* [What this task involves]: Going line by line through the records below, count those with the word "sono" and give only the count.

Task data Block Start

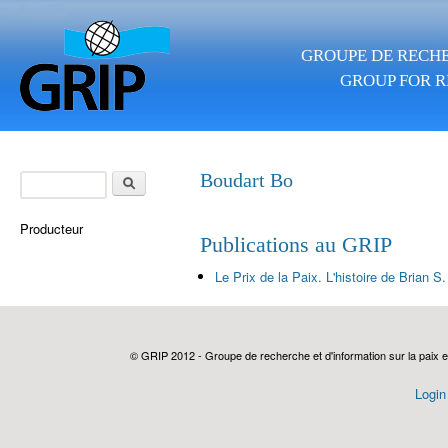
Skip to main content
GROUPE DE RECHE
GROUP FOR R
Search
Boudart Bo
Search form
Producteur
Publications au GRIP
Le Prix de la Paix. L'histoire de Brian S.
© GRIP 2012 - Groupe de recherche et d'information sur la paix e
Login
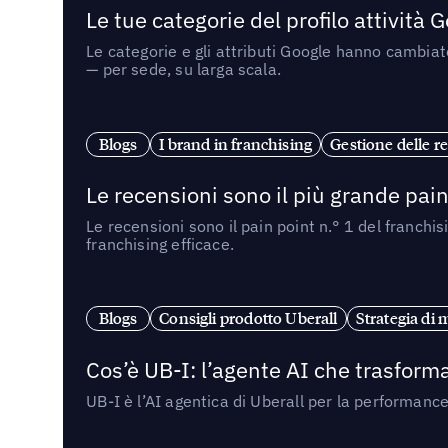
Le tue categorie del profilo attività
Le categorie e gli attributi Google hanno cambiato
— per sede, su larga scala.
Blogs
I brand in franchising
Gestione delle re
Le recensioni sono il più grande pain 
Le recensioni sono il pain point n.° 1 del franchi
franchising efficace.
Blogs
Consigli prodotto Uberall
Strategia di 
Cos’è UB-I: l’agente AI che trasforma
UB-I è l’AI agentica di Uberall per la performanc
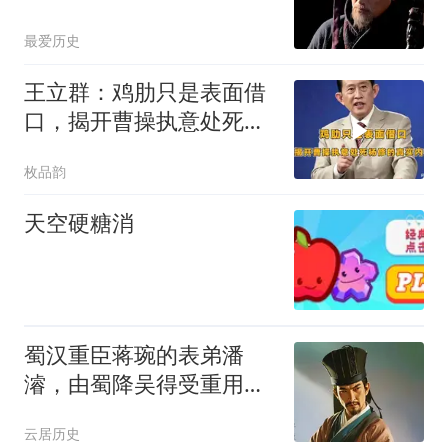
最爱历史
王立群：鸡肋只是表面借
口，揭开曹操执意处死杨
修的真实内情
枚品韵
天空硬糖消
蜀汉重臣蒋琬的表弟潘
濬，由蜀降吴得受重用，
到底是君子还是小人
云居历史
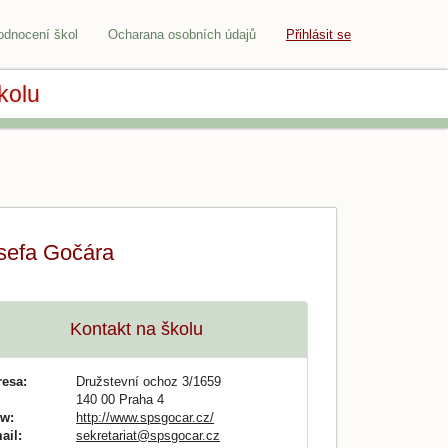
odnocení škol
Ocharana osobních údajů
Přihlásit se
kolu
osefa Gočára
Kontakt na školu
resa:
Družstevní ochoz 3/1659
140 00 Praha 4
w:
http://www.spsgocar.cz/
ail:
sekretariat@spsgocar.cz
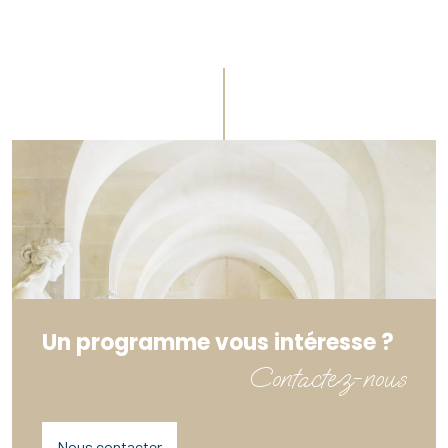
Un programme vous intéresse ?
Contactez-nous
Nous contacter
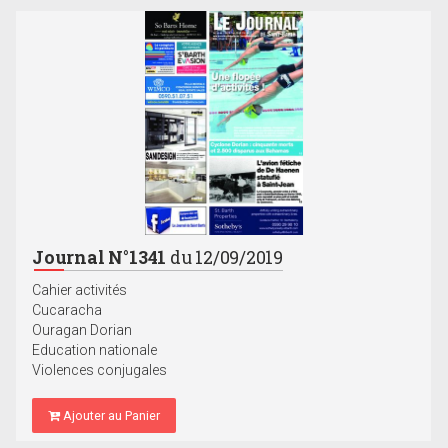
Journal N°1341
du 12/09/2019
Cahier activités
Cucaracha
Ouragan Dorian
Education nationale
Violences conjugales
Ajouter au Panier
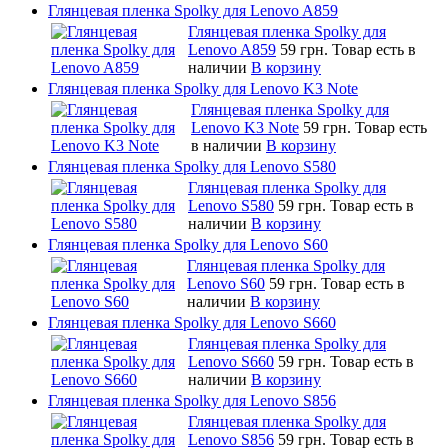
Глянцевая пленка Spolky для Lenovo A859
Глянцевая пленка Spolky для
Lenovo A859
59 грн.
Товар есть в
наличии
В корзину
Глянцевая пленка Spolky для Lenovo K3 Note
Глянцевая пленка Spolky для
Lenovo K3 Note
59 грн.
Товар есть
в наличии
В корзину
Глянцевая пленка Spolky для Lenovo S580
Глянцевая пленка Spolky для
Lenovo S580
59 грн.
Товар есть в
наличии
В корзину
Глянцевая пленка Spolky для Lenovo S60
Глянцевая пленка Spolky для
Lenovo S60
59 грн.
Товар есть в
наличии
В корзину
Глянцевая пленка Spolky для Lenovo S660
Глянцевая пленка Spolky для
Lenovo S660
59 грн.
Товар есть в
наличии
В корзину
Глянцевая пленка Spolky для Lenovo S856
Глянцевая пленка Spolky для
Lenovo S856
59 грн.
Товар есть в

Task data Block End
Task data Block Start

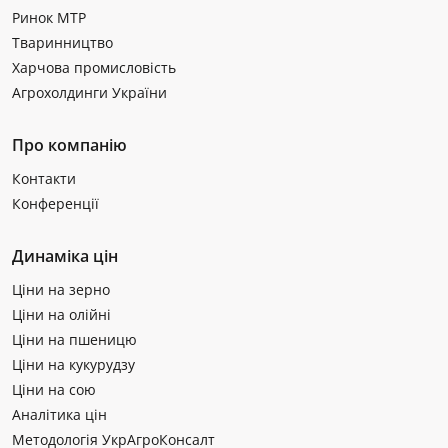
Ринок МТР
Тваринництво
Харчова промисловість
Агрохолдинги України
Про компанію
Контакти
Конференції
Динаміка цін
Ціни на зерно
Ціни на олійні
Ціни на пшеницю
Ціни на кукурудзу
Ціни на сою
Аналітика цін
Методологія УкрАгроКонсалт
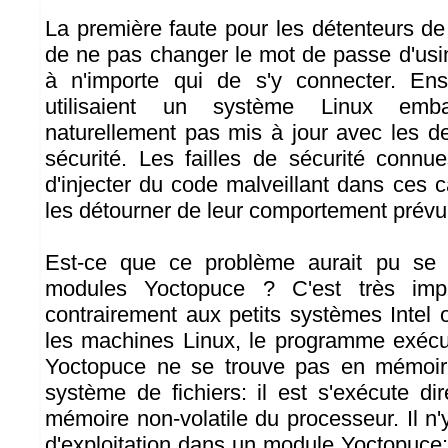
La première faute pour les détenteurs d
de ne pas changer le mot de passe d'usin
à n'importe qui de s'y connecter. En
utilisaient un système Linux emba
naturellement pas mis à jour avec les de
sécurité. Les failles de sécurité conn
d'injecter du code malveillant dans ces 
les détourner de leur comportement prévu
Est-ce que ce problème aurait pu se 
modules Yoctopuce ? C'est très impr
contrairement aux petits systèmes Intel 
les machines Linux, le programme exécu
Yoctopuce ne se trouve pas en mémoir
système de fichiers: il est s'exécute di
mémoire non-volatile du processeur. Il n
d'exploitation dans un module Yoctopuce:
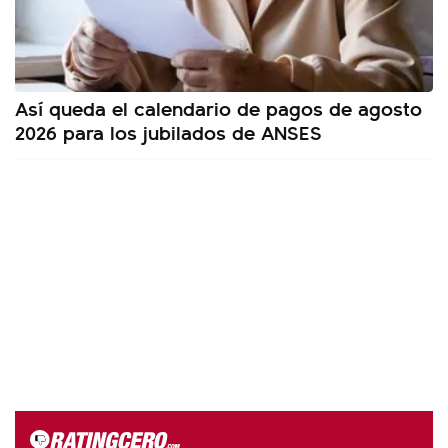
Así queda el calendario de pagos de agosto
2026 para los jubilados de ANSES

Task data Block End

* [Response below]: 2